McLaren prépare l'avenir avec son châssis

Compte tenu des difficultés actuellement rencontrées par Honda avec son unité de puissance, on pourrait penser que McLaren est en train de développer son châssis en vain. Que nenni, répond Éric Boullier.

En effet, tandis que McLaren attend la prochaine spécification du moteur Honda avec impatience – en espérant que celle-ci résolve les problèmes récurrents rencontrés au niveau de la performance et surtout de la fiabilité –, l'équipe a engagé un programme de développement agressif pour son châssis.

Aux essais de cette semaine à Bahreïn, McLaren a testé de nombreuses évolutions, notamment plusieurs designs d'aileron arrière, dans l'optique d'introduire de nouvelles pièces au Grand Prix de Russie.

Bien que l'écurie britannique soit consciente qu'il sera difficile de surpasser le manque de puissance de la MCL32, le directeur d'équipe Éric Boullier déclare que la pire chose à faire serait de lâcher du lest en attendant que Honda trouve la solution à ses soucis.

"Tout d'abord parce que la course est dans notre ADN, mais aussi parce que si nous laissons tomber, tout s'effondrera", affirme Boullier. "Nous ne pouvons pas nous effondrer. Nous sommes responsables de la performance du châssis, donc nous devons nous assurer d'avoir un bon châssis et de le développer."

"De plus, nous devons également préparer les années à venir, parce qu'il y aura au moins deux ou trois ans de stabilité dans la réglementation. Donc nous bâtissons cette plateforme pour l'avenir. Nous sommes une écurie de course professionnelle, et on ne s'arrête pas de faire la course juste parce que l'une des pièces ne fonctionne pas."

Déjà cinq abandons

Chez Honda, c'est évidemment le branle-bas de combat après un début de saison où McLaren a enregistré une 13e place couplée à cinq abandons. Yusuke Hasegawa, responsable du projet F1 de la marque nippone, est rentré au Japon dès la fin du Grand Prix de Bahreïn pour superviser le développement de l'unité de puissance.

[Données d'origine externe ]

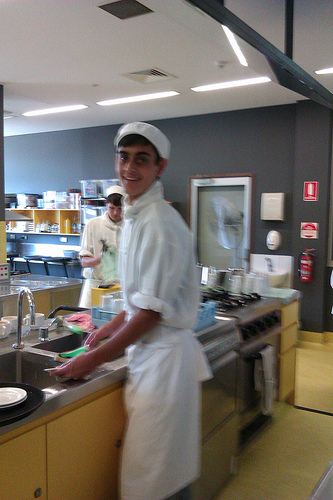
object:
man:
[50, 118, 214, 498]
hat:
[113, 117, 172, 159]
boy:
[46, 118, 206, 499]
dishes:
[42, 361, 74, 374]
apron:
[115, 328, 205, 499]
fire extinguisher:
[296, 245, 316, 285]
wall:
[293, 100, 328, 410]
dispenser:
[265, 228, 283, 250]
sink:
[248, 266, 284, 281]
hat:
[104, 182, 124, 200]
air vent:
[123, 65, 172, 80]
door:
[235, 324, 280, 440]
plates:
[0, 383, 27, 408]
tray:
[0, 381, 45, 427]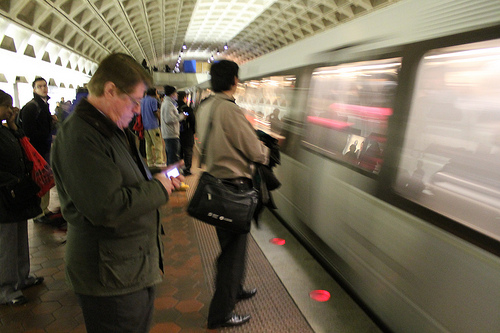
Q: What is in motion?
A: The moving train is in motion.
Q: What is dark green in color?
A: The rain jacket is dark green.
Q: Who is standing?
A: A person is standing.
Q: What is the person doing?
A: The person is standing.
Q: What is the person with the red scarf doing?
A: The person with the red scarf is standing.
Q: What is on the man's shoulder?
A: There is a shoulder bag on the man's shoulder.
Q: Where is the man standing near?
A: The man is standing near a train.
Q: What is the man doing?
A: The man is looking at his cell phone.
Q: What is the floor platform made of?
A: The floor platform is made of tile.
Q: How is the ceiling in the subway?
A: The ceiling is coffered.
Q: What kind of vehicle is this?
A: Train.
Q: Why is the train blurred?
A: Motion.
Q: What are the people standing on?
A: Train platform.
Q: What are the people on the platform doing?
A: Waiting on the train.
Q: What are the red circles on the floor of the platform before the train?
A: Warning lights.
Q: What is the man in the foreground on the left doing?
A: Looking at cell phone.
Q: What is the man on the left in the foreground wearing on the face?
A: Eye glasses.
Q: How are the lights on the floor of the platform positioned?
A: Side by side.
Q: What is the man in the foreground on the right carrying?
A: Black shoulder bag.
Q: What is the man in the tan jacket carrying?
A: A black bag.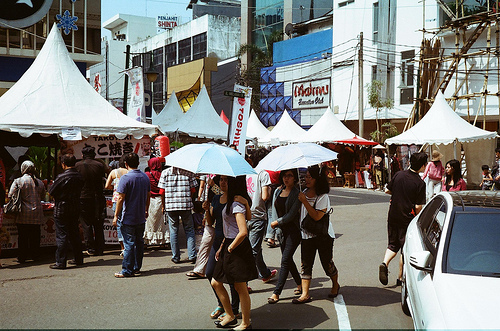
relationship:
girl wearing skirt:
[208, 173, 261, 328] [209, 237, 266, 291]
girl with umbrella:
[208, 173, 261, 328] [165, 141, 260, 186]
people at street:
[93, 147, 361, 313] [23, 277, 192, 331]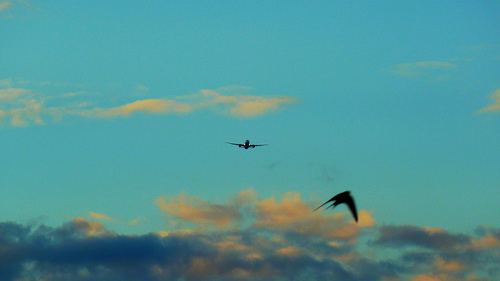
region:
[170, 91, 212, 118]
part of a cloud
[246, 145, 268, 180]
part of a plane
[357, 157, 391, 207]
part of a the sky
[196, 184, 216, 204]
part of a cloud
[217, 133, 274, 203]
part of a cloud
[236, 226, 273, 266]
part of a cloud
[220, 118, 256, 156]
part of a plane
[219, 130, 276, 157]
a plane flying in the sky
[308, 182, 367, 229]
a bird in the sky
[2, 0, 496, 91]
part of the sky color turquoise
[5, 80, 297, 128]
part of the sky with white clouds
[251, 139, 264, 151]
right wing of plane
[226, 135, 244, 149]
left wing of plane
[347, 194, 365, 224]
right wing of bird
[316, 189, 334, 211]
left wing of bird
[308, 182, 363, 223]
bird is color black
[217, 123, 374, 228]
a bird and a plane flying in the same direction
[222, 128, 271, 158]
airplane flying in the sky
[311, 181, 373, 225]
bird in the sky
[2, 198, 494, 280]
clouds in the sky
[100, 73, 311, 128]
thin cloud in the sky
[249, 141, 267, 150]
thin wing on the side of the plane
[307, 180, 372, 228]
silhouette of a bird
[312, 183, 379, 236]
bird flying by the clouds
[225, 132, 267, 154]
silhouette of a plane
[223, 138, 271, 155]
two wings on the plane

"S'ils étaient détendus, quelque chose clocherait", poursuit Boullier. "Ils sont très conscients de ce qui se passe, je pense. Leurs inquiétudes sont les mêmes que celles que nous pouvons avoir en Europe, même si leur culture est différente. Je pense que c'est juste... Ce sont des questions typiques en sport auto : comment le faire, et comment aller plus vite ?"

"Ils ont essayé beaucoup de choses. Ils travaillent très dur, mais il faut juste trouver la clé pour libérer le potentiel. Il faut qu'ils travaillent sur le banc d'essai pour surmonter ce manque de performance."